I had been watching him climb up the book stand that held a huge open atlas at the top. Just as he had climbed high enough to identify the book lying on top of the stand, his “Mamaw” glanced over at him and told him to climb down.
He lowered his foot, reaching for the ground; he hesitated when his foot didn’t connect with anything. Then he jumped all six inches to the floor.
With a sigh, he plunked down in the chair beside me. I looked up from pretending to study the chemical reactions governing intracellular respiration in my Advanced Biology text book. I smiled at him.

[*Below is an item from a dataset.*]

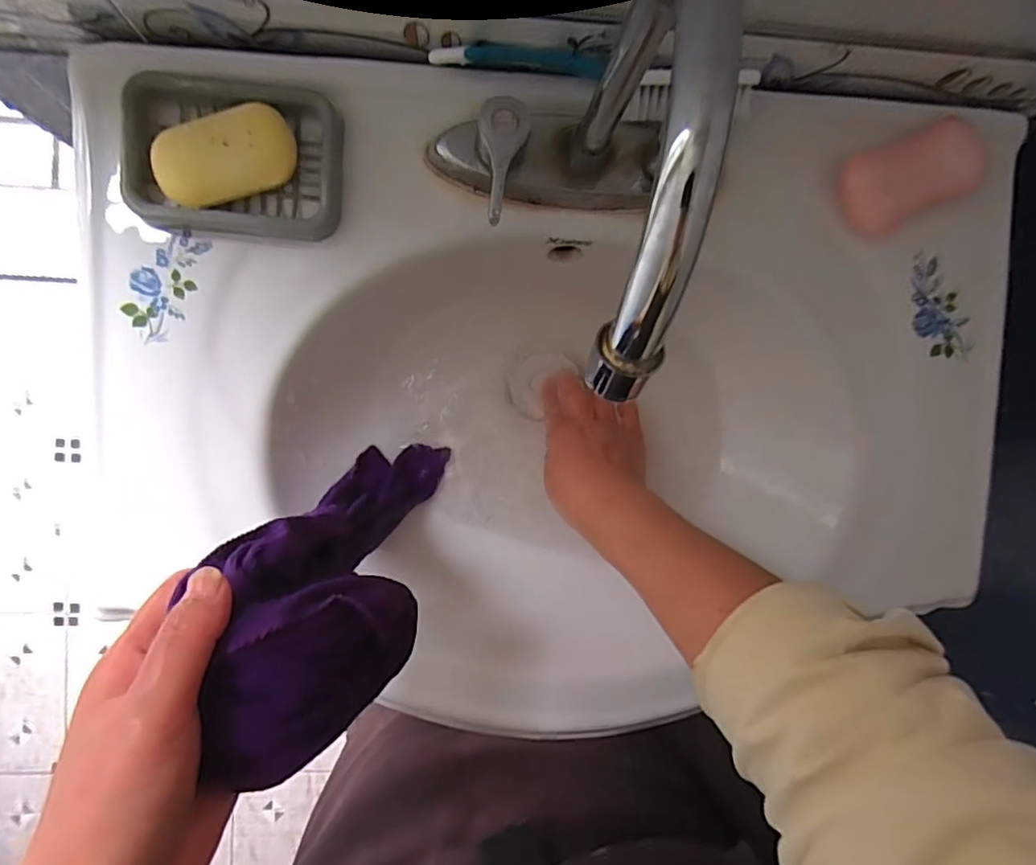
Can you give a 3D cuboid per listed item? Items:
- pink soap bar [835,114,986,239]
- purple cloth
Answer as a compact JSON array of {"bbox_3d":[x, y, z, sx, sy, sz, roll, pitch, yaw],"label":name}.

He hopped up from his seat and retrieved his book and DVD from his mamaw. Taking his seat, he set the book down, jumped up again, and walked over to me.
“Look at this!”
“Wow! Have you seen it?”
“No, but I have it now.”
“Which one is your favorite character?”
He pointed to the yellow boxy claymation character on the front of the case, and he proceeded to explain to me how that character got hit in the head by a snowball. Luckly though, one of the other characters was able to fix it. After he explained to me the intricate details of this TV show, he showed me his book. He had picked it out as a “present for Mamaw.”
Being four is so much fun. You can talk to people whom you’ve never met before. Thoughts like, “What are they thinking about me?” don’t even begin to occur to you. You haven’t learned to laugh at fewer jokes because you don’t have a “sophisticated sense of humor.” Giving a gift doesn’t have a thing to do with whether or not the receiver keeps the gift.
Of course, I’d never trade back a single year of my life, but maybe, even while gaining maturity and wisdom, I don’t want to “grow-up…” not in a conventional sense anyway.
The little boy’s Mamaw finished picking out her book and called for him to go.
“Bye!” he waved to me, “My name's Tristan.” He skipped out of the room.